In amongst the abstruse speculation about the length of the Brexit transition period, how the facilitated customs arrangement might work and the true meaning of the “backstop” at the Irish border, sometimes it is worth reminding ourselves of the concrete, real and immediate risks to the UK of leaving the European Union. One such risk is whether we will have a reliable supply of up-to-date medicines and drugs, both in the short and the long term, after Brexit; few issues highlight the short- and long-term costs of leaving the EU more graphically and more personally.
The European Medicines Agency is being transferred from London to Amsterdam, and with it the bulk of the expertise in testing and approval of medicines. If Brexit goes ahead, then the UK will be outside this procedure, one that the UK played a major part in creating and administering. Instead, the British will have no formal role in the approval of new drugs by the EMA – and this will impose additional delays for British patients as a result.
Thus dozens of drugs said to be mere months away from their approval will now have to wait for it from a presently underpowered UK agency, the Medicines and Healthcare products Regulatory Agency (MHRA). Of course, the British could simply accept the approval of the EMA as read – but then what is the point of Brexit? It is hardly an example of “taking back control”.
Sick Britons who need to take drugs for depression and prostate cancer, for example, may well need to wait longer than they otherwise would because of the fact of EU withdrawal, despite the government’s assurances about being ready for a hard Brexit.
Nor is there much confidence that the UK will even be able to stockpile existing approved drugs for use after a disorderly Brexit. Sir Chris Wormald, the permanent secretary at the Department of Health and Social Care, has told the House of Commons Exiting the European Union Committee that he cannot be confident that essential medicines will still be available in such a turn of events, describing the challenge as “extremely difficult”.
He added that the department has major concerns about staff shortages and the treatment of British travellers to the EU after Brexit – whatever particular shape that withdrawal took.
It was revealed in July that the government had asked drugs companies to stockpile six weeks of extra supplies, although the Brexit secretary, Dominic Raab, said that such arrangements need not “scare people”.
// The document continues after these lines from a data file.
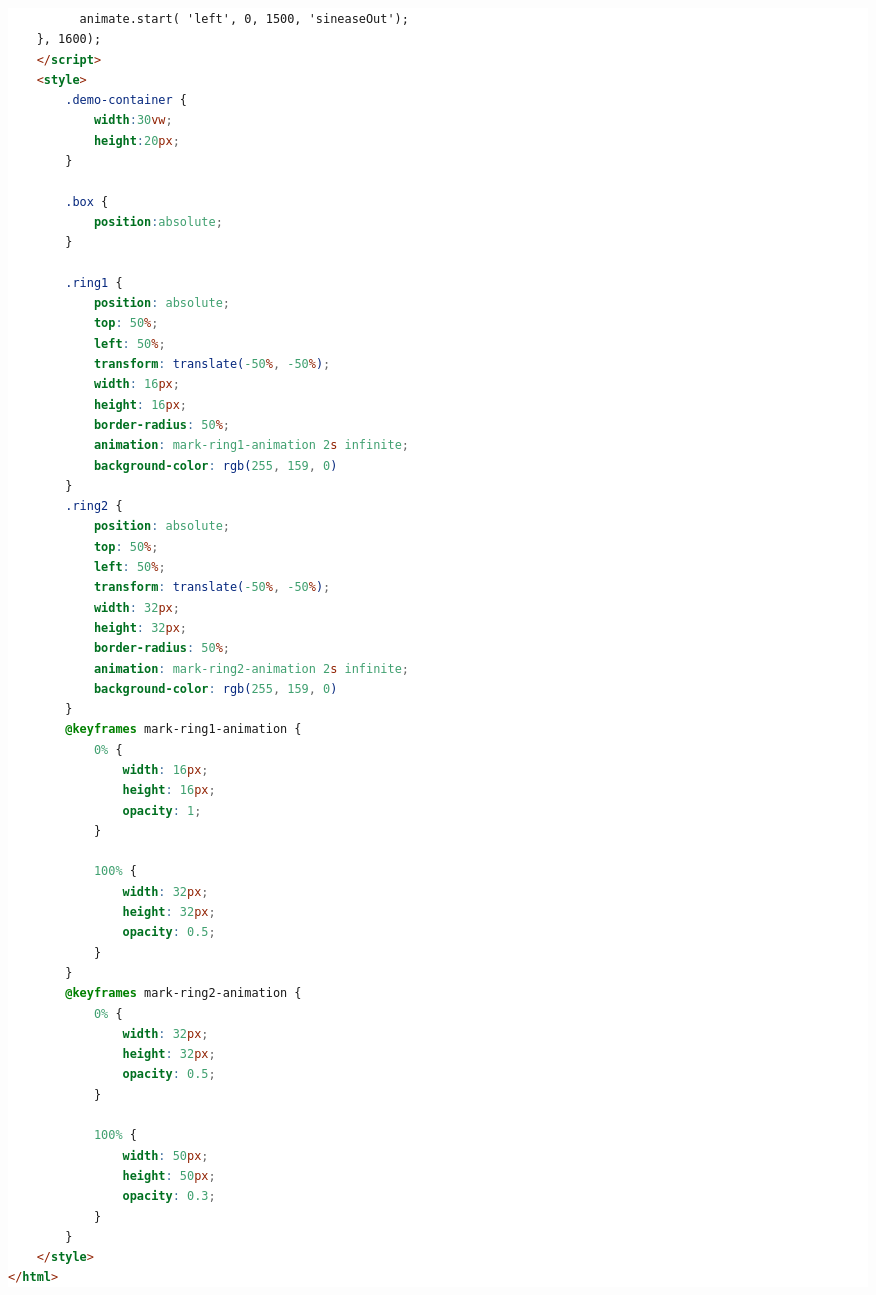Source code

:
 ``` html
          animate.start( 'left', 0, 1500, 'sineaseOut');
    }, 1600);
    </script>
    <style>
        .demo-container {
            width:30vw;
            height:20px;          
        }
  
        .box {
            position:absolute;
        }

        .ring1 {
            position: absolute;
            top: 50%;
            left: 50%;
            transform: translate(-50%, -50%);
            width: 16px;
            height: 16px;
            border-radius: 50%;
            animation: mark-ring1-animation 2s infinite;
            background-color: rgb(255, 159, 0)
        }
        .ring2 {
            position: absolute;
            top: 50%;
            left: 50%;
            transform: translate(-50%, -50%);
            width: 32px;
            height: 32px;
            border-radius: 50%;
            animation: mark-ring2-animation 2s infinite;  
            background-color: rgb(255, 159, 0)
        }
        @keyframes mark-ring1-animation {
            0% {
                width: 16px;
                height: 16px;
                opacity: 1;
            }

            100% {
                width: 32px;
                height: 32px;
                opacity: 0.5;
            }
        }
        @keyframes mark-ring2-animation {
            0% {
                width: 32px;
                height: 32px;
                opacity: 0.5;
            }

            100% {
                width: 50px;
                height: 50px;
                opacity: 0.3;
            }
        }
    </style>
</html>
```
But they do, and understandably so. The UK is a major power in the pharmaceuticals industry. With European partner companies and governments, the arena of drugs and medical research is one where the EU has achieved much for its citizens. When we visit other EU nations for business or on holiday, or even to settle, we largely need not worry about getting treated quickly and efficiently. That does not seem to be the case under some of the Brexit scenarios now being discussed.
When something as fundamental as life and health is concerned, British citizens should expect their politicians and civil servants to be able to offer them reassurance and guarantees. As it is, we have only expressions of diffidence, a request to private companies and wishful thinking that some sort of deal will be reached in the end. Another reason, then, and a powerful one, for people to be given a Final Say on this increasingly shambolic, and hazardous, Brexit.